Record excerpts:

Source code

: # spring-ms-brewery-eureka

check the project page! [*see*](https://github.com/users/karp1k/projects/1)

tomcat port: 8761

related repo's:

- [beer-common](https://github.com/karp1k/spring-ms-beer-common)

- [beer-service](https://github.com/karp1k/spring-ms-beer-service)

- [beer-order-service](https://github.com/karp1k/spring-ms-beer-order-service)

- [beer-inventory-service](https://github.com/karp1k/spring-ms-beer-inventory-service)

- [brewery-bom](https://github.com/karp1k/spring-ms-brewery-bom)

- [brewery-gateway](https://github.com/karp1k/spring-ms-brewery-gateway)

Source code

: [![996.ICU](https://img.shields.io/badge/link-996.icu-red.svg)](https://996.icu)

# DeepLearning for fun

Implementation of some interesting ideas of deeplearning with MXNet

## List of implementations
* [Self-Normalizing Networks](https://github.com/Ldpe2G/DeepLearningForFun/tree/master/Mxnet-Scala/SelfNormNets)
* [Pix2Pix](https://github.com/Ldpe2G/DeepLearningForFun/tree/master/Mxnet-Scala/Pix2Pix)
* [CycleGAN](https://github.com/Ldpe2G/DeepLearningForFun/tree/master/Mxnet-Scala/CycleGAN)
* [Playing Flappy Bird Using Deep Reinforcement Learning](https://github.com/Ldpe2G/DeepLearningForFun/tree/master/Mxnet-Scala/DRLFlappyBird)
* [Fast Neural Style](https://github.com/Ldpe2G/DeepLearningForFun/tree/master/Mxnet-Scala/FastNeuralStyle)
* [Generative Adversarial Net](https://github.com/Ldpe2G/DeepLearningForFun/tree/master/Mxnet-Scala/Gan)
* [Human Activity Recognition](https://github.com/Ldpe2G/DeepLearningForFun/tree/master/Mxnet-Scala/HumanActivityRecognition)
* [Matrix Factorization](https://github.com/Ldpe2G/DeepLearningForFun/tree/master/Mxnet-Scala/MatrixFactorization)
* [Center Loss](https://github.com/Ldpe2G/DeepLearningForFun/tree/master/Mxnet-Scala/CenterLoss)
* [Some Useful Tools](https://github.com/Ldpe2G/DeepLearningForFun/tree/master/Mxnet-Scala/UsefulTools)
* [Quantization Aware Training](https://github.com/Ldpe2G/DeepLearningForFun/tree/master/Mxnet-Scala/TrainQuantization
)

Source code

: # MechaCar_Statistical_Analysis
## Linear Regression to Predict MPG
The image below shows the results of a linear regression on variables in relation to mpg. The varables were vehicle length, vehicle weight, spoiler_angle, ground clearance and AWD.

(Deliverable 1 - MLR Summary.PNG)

About this task:
Transcribe the data above completely and exactly.

Result of the task:
Source code

: # spring-ms-brewery-eureka

check the project page! [*see*](https://github.com/users/karp1k/projects/1)

tomcat port: 8761

related repo's:

- [beer-common](https://github.com/karp1k/spring-ms-beer-common)

- [beer-service](https://github.com/karp1k/spring-ms-beer-service)

- [beer-order-service](https://github.com/karp1k/spring-ms-beer-order-service)

- [beer-inventory-service](https://github.com/karp1k/spring-ms-beer-inventory-service)

- [brewery-bom](https://github.com/karp1k/spring-ms-brewery-bom)

- [brewery-gateway](https://github.com/karp1k/spring-ms-brewery-gateway)

Source code

: [![996.ICU](https://img.shields.io/badge/link-996.icu-red.svg)](https://996.icu)

# DeepLearning for fun

Implementation of some interesting ideas of deeplearning with MXNet

## List of implementations
* [Self-Normalizing Networks](https://github.com/Ldpe2G/DeepLearningForFun/tree/master/Mxnet-Scala/SelfNormNets)
* [Pix2Pix](https://github.com/Ldpe2G/DeepLearningForFun/tree/master/Mxnet-Scala/Pix2Pix)
* [CycleGAN](https://github.com/Ldpe2G/DeepLearningForFun/tree/master/Mxnet-Scala/CycleGAN)
* [Playing Flappy Bird Using Deep Reinforcement Learning](https://github.com/Ldpe2G/DeepLearningForFun/tree/master/Mxnet-Scala/DRLFlappyBird)
* [Fast Neural Style](https://github.com/Ldpe2G/DeepLearningForFun/tree/master/Mxnet-Scala/FastNeuralStyle)
* [Generative Adversarial Net](https://github.com/Ldpe2G/DeepLearningForFun/tree/master/Mxnet-Scala/Gan)
* [Human Activity Recognition](https://github.com/Ldpe2G/DeepLearningForFun/tree/master/Mxnet-Scala/HumanActivityRecognition)
* [Matrix Factorization](https://github.com/Ldpe2G/DeepLearningForFun/tree/master/Mxnet-Scala/MatrixFactorization)
* [Center Loss](https://github.com/Ldpe2G/DeepLearningForFun/tree/master/Mxnet-Scala/CenterLoss)
* [Some Useful Tools](https://github.com/Ldpe2G/DeepLearningForFun/tree/master/Mxnet-Scala/UsefulTools)
* [Quantization Aware Training](https://github.com/Ldpe2G/DeepLearningForFun/tree/master/Mxnet-Scala/TrainQuantization
)

Source code

: # MechaCar_Statistical_Analysis
## Linear Regression to Predict MPG
The image below shows the results of a linear regression on variables in relation to mpg. The varables were vehicle length, vehicle weight, spoiler_angle, ground clearance and AWD.

(Deliverable 1 - MLR Summary.PNG)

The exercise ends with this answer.